We have been presented with a golden opportunity as a country.
Our withdrawal from the European Union will mean for the first time in a generation the British people, not Brussels, will control our law making, borders and who we trade with.
This is what the Government is determined to deliver and it is what people voted for on June 23rd last year. I am working hard here in Westminster as part of the Department for Exiting the EU (DExEU) led by Secretary of State David Davis, to support the work of the Prime Minister and DExEU.
There is not a hard or soft Brexit. Leaving the EU means leaving the Single Market so we can control our own borders once more. It means leaving the jurisdiction of the European Court of Justice so we can take back control of our lawmaking. It means unshackling ourselves from the Customs Union so we can boldly forge our own trade agreements with not just our European friends, but our global partners as well . I have set out in more detail what each of these EU institutions currently do and why it is so important for Brexit that we free ourselves from them.
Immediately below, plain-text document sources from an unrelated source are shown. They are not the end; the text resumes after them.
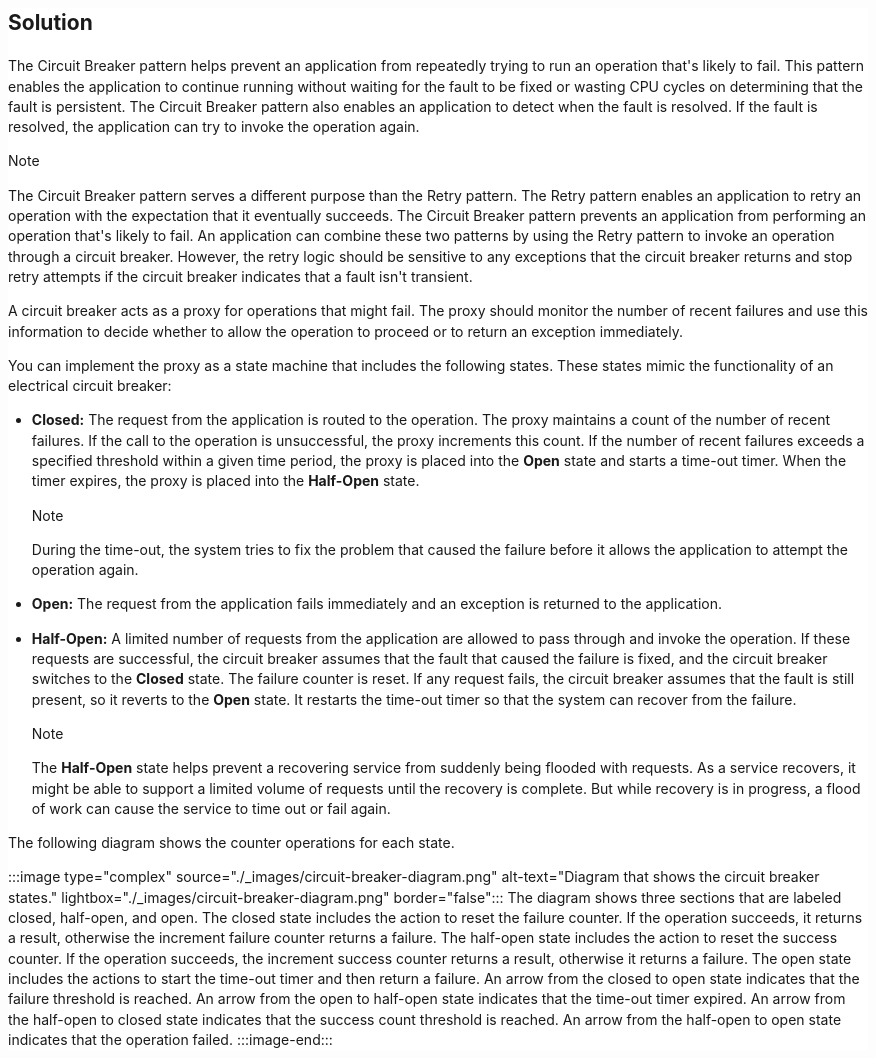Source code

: ## Solution

The Circuit Breaker pattern helps prevent an application from repeatedly trying to run an operation that's likely to fail. This pattern enables the application to continue running without waiting for the fault to be fixed or wasting CPU cycles on determining that the fault is persistent. The Circuit Breaker pattern also enables an application to detect when the fault is resolved. If the fault is resolved, the application can try to invoke the operation again.

> [!NOTE]
> The Circuit Breaker pattern serves a different purpose than the Retry pattern. The Retry pattern enables an application to retry an operation with the expectation that it eventually succeeds. The Circuit Breaker pattern prevents an application from performing an operation that's likely to fail. An application can combine these two patterns by using the Retry pattern to invoke an operation through a circuit breaker. However, the retry logic should be sensitive to any exceptions that the circuit breaker returns and stop retry attempts if the circuit breaker indicates that a fault isn't transient.

A circuit breaker acts as a proxy for operations that might fail. The proxy should monitor the number of recent failures and use this information to decide whether to allow the operation to proceed or to return an exception immediately.

You can implement the proxy as a state machine that includes the following states. These states mimic the functionality of an electrical circuit breaker:

- **Closed:** The request from the application is routed to the operation. The proxy maintains a count of the number of recent failures. If the call to the operation is unsuccessful, the proxy increments this count. If the number of recent failures exceeds a specified threshold within a given time period, the proxy is placed into the **Open** state and starts a time-out timer. When the timer expires, the proxy is placed into the **Half-Open** state.

  > [!NOTE]
  > During the time-out, the system tries to fix the problem that caused the failure before it allows the application to attempt the operation again.

- **Open:** The request from the application fails immediately and an exception is returned to the application.

- **Half-Open:** A limited number of requests from the application are allowed to pass through and invoke the operation. If these requests are successful, the circuit breaker assumes that the fault that caused the failure is fixed, and the circuit breaker switches to the **Closed** state. The failure counter is reset. If any request fails, the circuit breaker assumes that the fault is still present, so it reverts to the **Open** state. It restarts the time-out timer so that the system can recover from the failure.

  > [!NOTE]
  > The **Half-Open** state helps prevent a recovering service from suddenly being flooded with requests. As a service recovers, it might be able to support a limited volume of requests until the recovery is complete. But while recovery is in progress, a flood of work can cause the service to time out or fail again.

The following diagram shows the counter operations for each state.

:::image type="complex" source="./_images/circuit-breaker-diagram.png" alt-text="Diagram that shows the circuit breaker states." lightbox="./_images/circuit-breaker-diagram.png" border="false":::
The diagram shows three sections that are labeled closed, half-open, and open. The closed state includes the action to reset the failure counter. If the operation succeeds, it returns a result, otherwise the increment failure counter returns a failure. The half-open state includes the action to reset the success counter. If the operation succeeds, the increment success counter returns a result, otherwise it returns a failure. The open state includes the actions to start the time-out timer and then return a failure. An arrow from the closed to open state indicates that the failure threshold is reached. An arrow from the open to half-open state indicates that the time-out timer expired. An arrow from the half-open to closed state indicates that the success count threshold is reached. An arrow from the half-open to open state indicates that the operation failed.
:::image-end:::
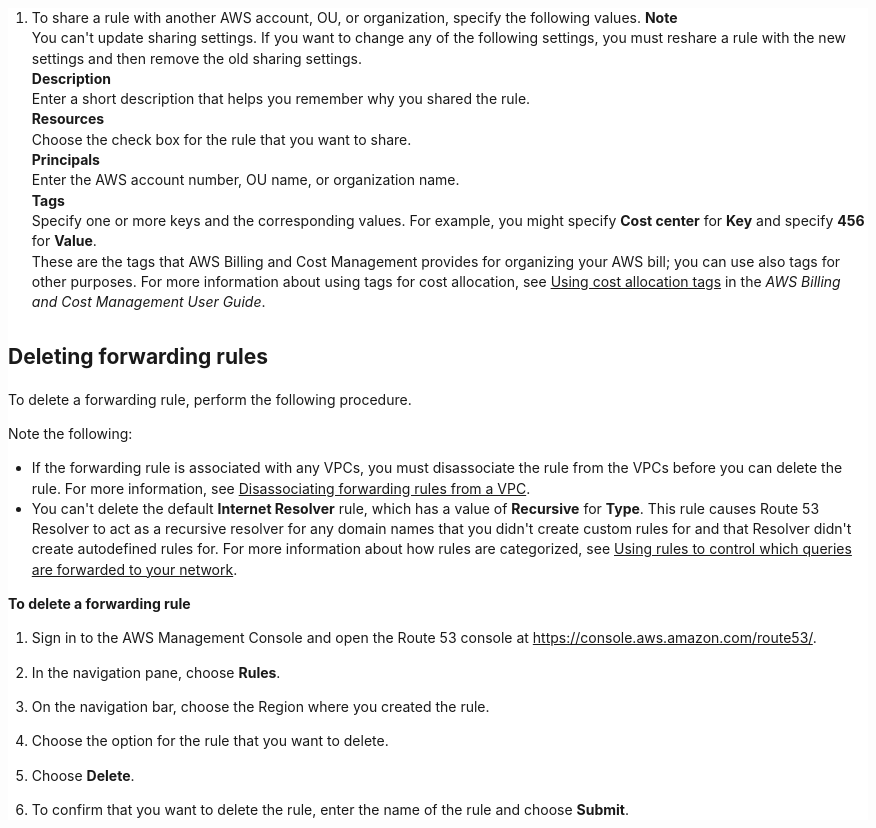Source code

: 1. To share a rule with another AWS account, OU, or organization, specify the following values\.
**Note**  
You can't update sharing settings\. If you want to change any of the following settings, you must reshare a rule with the new settings and then remove the old sharing settings\.  
**Description**  
Enter a short description that helps you remember why you shared the rule\.  
**Resources**  
Choose the check box for the rule that you want to share\.  
**Principals**  
Enter the AWS account number, OU name, or organization name\.  
**Tags**  
Specify one or more keys and the corresponding values\. For example, you might specify **Cost center** for **Key** and specify **456** for **Value**\.  
These are the tags that AWS Billing and Cost Management provides for organizing your AWS bill; you can use also tags for other purposes\. For more information about using tags for cost allocation, see [Using cost allocation tags](https://docs.aws.amazon.com/awsaccountbilling/latest/aboutv2/cost-alloc-tags.html) in the *AWS Billing and Cost Management User Guide*\.

## Deleting forwarding rules<a name="resolver-rules-managing-deleting"></a>

To delete a forwarding rule, perform the following procedure\.

Note the following:
+ If the forwarding rule is associated with any VPCs, you must disassociate the rule from the VPCs before you can delete the rule\. For more information, see [Disassociating forwarding rules from a VPC](#resolver-rules-managing-disassociating-rules)\.
+ You can't delete the default **Internet Resolver** rule, which has a value of **Recursive** for **Type**\. This rule causes Route 53 Resolver to act as a recursive resolver for any domain names that you didn't create custom rules for and that Resolver didn't create autodefined rules for\. For more information about how rules are categorized, see [Using rules to control which queries are forwarded to your network](resolver.md#resolver-overview-forward-vpc-to-network-using-rules)\.<a name="resolver-rules-managing-deleting-procedure"></a>

**To delete a forwarding rule**

1. Sign in to the AWS Management Console and open the Route 53 console at [https://console\.aws\.amazon\.com/route53/](https://console.aws.amazon.com/route53/)\.

1. In the navigation pane, choose **Rules**\.

1. On the navigation bar, choose the Region where you created the rule\.

1. Choose the option for the rule that you want to delete\.

1. Choose **Delete**\.

1. To confirm that you want to delete the rule, enter the name of the rule and choose **Submit**\.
Progress of EU negotiations
The UK and the EU have reached agreement on the first phase of negotiations on citizens' rights, Northern Ireland and the financial settlement. This means that discussions will now move onto the second phase of negotiations on the UK and the EU's future relationship.
There are 12 clear objectives guiding the Government through the negotiations and which the Prime Minister has outlined. Among these are greater control on the numbers of people who come to Britain from Europe and the greatest possible access to the single market through an ambitious new free trade agreement. A time-limited implementation period will also make sure that the change in Britain's relationship with the EU happens as smoothly as possible.
The Single Market
The Single Market is the internal market/European Economic Area (EEA) of the EU. It was established through the Treaty of Rome in 1957, which aimed to abolish "obstacles to freedom of movement for [goods], persons, services and capital". These "four freedoms" form the bedrock of the Single Market - or the "common market" as it was then known.
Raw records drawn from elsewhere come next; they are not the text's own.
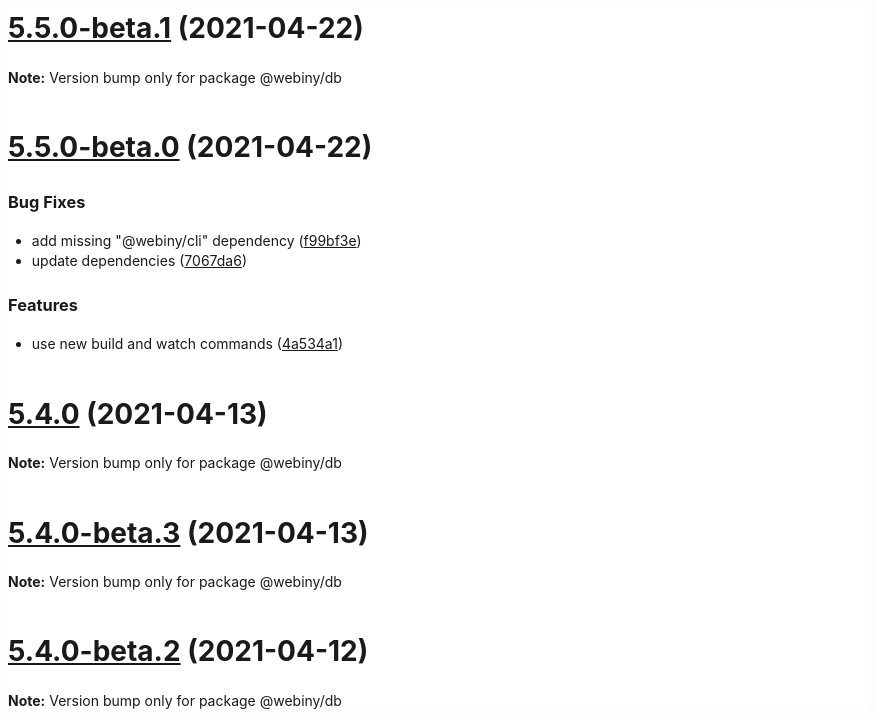 # [5.5.0-beta.1](https://github.com/webiny/webiny-js/compare/v5.5.0-beta.0...v5.5.0-beta.1) (2021-04-22)

**Note:** Version bump only for package @webiny/db





# [5.5.0-beta.0](https://github.com/webiny/webiny-js/compare/v5.4.0...v5.5.0-beta.0) (2021-04-22)


### Bug Fixes

* add missing "@webiny/cli" dependency ([f99bf3e](https://github.com/webiny/webiny-js/commit/f99bf3ea31ad4b9d560011181431cd9732a1a8c4))
* update dependencies ([7067da6](https://github.com/webiny/webiny-js/commit/7067da66ff2a70c340b93d8cde0ad36caa4e4640))


### Features

* use new build and watch commands ([4a534a1](https://github.com/webiny/webiny-js/commit/4a534a11d2afe4ca4cddd49f2f80fe2a7e90058a))





# [5.4.0](https://github.com/webiny/webiny-js/compare/v5.4.0-beta.3...v5.4.0) (2021-04-13)

**Note:** Version bump only for package @webiny/db





# [5.4.0-beta.3](https://github.com/webiny/webiny-js/compare/v5.4.0-beta.2...v5.4.0-beta.3) (2021-04-13)

**Note:** Version bump only for package @webiny/db





# [5.4.0-beta.2](https://github.com/webiny/webiny-js/compare/v5.4.0-beta.1...v5.4.0-beta.2) (2021-04-12)

**Note:** Version bump only for package @webiny/db




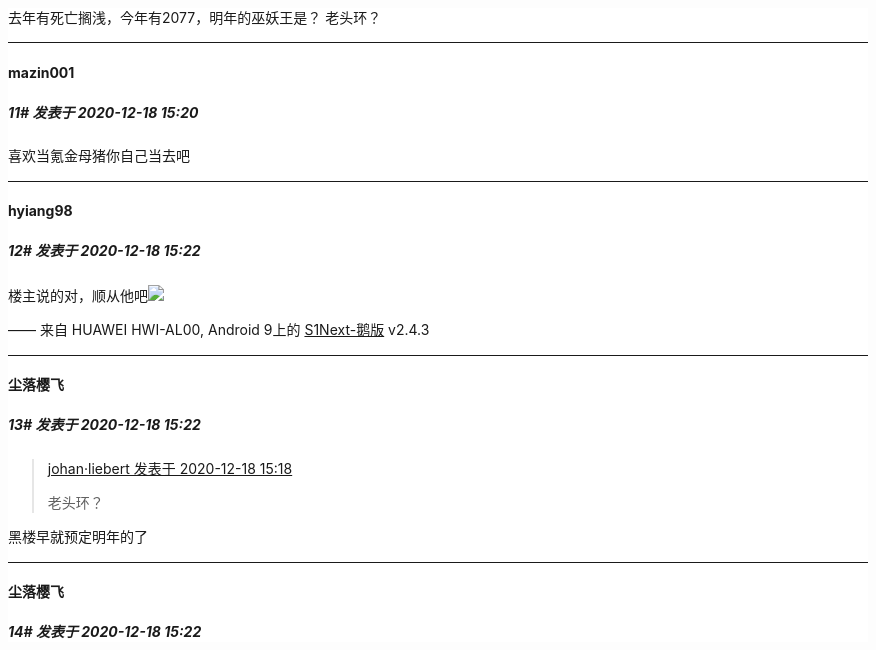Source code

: 去年有死亡搁浅，今年有2077，明年的巫妖王是？</blockquote>
老头环？







*****

####  mazin001  
##### 11#       发表于 2020-12-18 15:20




喜欢当氪金母猪你自己当去吧







*****

####  hyiang98  
##### 12#       发表于 2020-12-18 15:22




楼主说的对，顺从他吧<img src="https://static.saraba1st.com/image/smiley/face2017/009.gif" referrerpolicy="no-referrer">

—— 来自 HUAWEI HWI-AL00, Android 9上的 [S1Next-鹅版](https://github.com/ykrank/S1-Next/releases) v2.4.3







*****

####  尘落樱飞  
##### 13#       发表于 2020-12-18 15:22



<blockquote><a href="httphttps://bbs.saraba1st.com/2b/forum.php?mod=redirect&amp;goto=findpost&amp;pid=49761817&amp;ptid=1978293" target="_blank">johan·liebert 发表于 2020-12-18 15:18</a>

老头环？</blockquote>
黑楼早就预定明年的了







*****

####  尘落樱飞  
##### 14#       发表于 2020-12-18 15:22

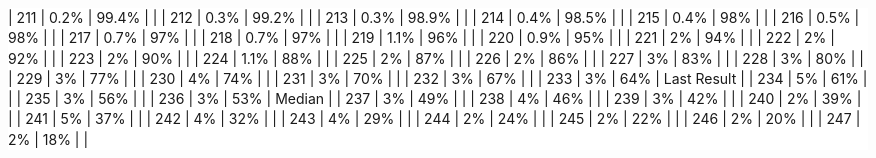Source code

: | 211 | 0.2% | 99.4% |  |
| 212 | 0.3% | 99.2% |  |
| 213 | 0.3% | 98.9% |  |
| 214 | 0.4% | 98.5% |  |
| 215 | 0.4% | 98% |  |
| 216 | 0.5% | 98% |  |
| 217 | 0.7% | 97% |  |
| 218 | 0.7% | 97% |  |
| 219 | 1.1% | 96% |  |
| 220 | 0.9% | 95% |  |
| 221 | 2% | 94% |  |
| 222 | 2% | 92% |  |
| 223 | 2% | 90% |  |
| 224 | 1.1% | 88% |  |
| 225 | 2% | 87% |  |
| 226 | 2% | 86% |  |
| 227 | 3% | 83% |  |
| 228 | 3% | 80% |  |
| 229 | 3% | 77% |  |
| 230 | 4% | 74% |  |
| 231 | 3% | 70% |  |
| 232 | 3% | 67% |  |
| 233 | 3% | 64% | Last Result |
| 234 | 5% | 61% |  |
| 235 | 3% | 56% |  |
| 236 | 3% | 53% | Median |
| 237 | 3% | 49% |  |
| 238 | 4% | 46% |  |
| 239 | 3% | 42% |  |
| 240 | 2% | 39% |  |
| 241 | 5% | 37% |  |
| 242 | 4% | 32% |  |
| 243 | 4% | 29% |  |
| 244 | 2% | 24% |  |
| 245 | 2% | 22% |  |
| 246 | 2% | 20% |  |
| 247 | 2% | 18% |  |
Leaving the EU cannot mean membership of the EU's single market. This would involve accepting its four freedoms. We could not, for example, regain control of our borders and set our own immigration policy. It would also mean complying with the EU's rules and regulations with no say over them. By remaining a member of the single market, the UK would effectively not be leaving the EU at all. It would mean less control for the UK not more.
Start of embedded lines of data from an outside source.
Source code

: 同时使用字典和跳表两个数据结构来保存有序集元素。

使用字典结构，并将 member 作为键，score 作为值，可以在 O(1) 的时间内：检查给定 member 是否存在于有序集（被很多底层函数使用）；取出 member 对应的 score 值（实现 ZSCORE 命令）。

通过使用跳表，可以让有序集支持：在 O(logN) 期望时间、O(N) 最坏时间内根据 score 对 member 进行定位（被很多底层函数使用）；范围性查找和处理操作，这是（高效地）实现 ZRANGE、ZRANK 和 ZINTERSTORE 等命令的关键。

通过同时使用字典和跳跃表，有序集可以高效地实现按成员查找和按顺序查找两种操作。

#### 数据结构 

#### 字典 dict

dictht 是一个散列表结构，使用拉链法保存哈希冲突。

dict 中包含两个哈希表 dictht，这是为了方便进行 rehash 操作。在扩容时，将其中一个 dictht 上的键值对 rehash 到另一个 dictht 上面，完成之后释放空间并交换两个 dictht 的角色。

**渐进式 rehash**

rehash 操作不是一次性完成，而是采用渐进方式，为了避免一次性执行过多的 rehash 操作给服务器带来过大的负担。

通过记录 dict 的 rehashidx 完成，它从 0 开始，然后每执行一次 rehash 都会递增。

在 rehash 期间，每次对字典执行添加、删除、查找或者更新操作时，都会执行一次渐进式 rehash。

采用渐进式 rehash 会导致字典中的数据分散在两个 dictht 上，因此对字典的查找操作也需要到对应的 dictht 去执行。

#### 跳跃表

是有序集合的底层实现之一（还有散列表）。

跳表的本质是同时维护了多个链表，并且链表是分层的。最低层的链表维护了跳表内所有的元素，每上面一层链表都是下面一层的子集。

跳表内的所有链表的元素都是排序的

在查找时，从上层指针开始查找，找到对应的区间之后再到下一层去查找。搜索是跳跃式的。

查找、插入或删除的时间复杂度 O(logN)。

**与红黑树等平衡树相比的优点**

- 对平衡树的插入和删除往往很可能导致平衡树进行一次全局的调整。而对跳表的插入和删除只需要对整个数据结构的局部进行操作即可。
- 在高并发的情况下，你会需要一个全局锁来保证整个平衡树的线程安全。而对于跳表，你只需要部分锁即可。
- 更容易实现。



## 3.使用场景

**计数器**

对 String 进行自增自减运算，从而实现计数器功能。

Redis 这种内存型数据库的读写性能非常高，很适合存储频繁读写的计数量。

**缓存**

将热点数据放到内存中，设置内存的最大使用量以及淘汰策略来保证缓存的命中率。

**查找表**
The European Court of Justice
Leaving ECJ jurisdiction is a basic requirement of Brexit if we are to take back control of our laws. The ECJ is a key part of the European Union. It is charged with upholding both the rules and spirit of the EU treaties, including the ambition of ever closer union. We cannot leave the EU and have any kind of meaningful Brexit if we do not also leave the ECJ. This is because the ECJ is formally supreme, as a member state it overrules British domestic law and British courts must defer to its judgements.
In order to provide maximum certainty for businesses and citizens the Government has proposed a time-limited and formally agreed implementation period of around two years. I believe that this is in the interests of both the UK and the EU, but this is a matter for negotiation.
So that we provide maximum certainty while we implement our new arrangements, this period may follow existing rules closely. As the Prime Minister, Theresa May, and the Secretary of State for Exiting the EU, David Davis, have said that may mean that we start off with the ECJ still governing the rules we are part of for that period. However, this is fundamentally a matter for negotiation.
The EU's Customs Union is an agreement that allows goods to pass between countries within the EU's borders without customs checks, and imposes common tariffs on the EU's external frontier.
If we remain a member of the Customs Union we won't be able to decide our own trade policy. This will continue to be determined by EU politicians. Staying in comes at the cost of giving up important flexibility. The UK would be unable to realise the opportunities of Brexit, including by signing trade deals with the fastest-growing and largest economies, such as the USA, China, Japan and India, with which the EU has been unable to make an agreement.
In order to realise the Prime Minister’s vision of a nation exporting goods and services around the world, open for international business, supporting emerging markets and spreading the benefits of economic growth, Britain will need to liberate itself from the burdens of the customs union. Only in leaving will we truly be a beacon of international free trade.
No deal scenario
I believe that a future partnership between the UK and the EU is in the interests of both sides. As the Prime Minister has explained, a good deal for Britain and a good deal for Europe are not competing alternatives and they are not mutually exclusive. I do not want or expect an outcome with no deal, but a responsible government should, of course, prepare for all eventualities and this is exactly what my ministerial colleagues are doing. This includes the scenario where no agreement can be reached.
Whatever the outcome of the negotiations, I and the Government are determined to make the most of the opportunities that leaving the EU presents. We are a global nation and we will be making new trade deals with countries from around the world. I believe that the Government needs the flexibility to leave without a deal, if such a deal is not in our best interest.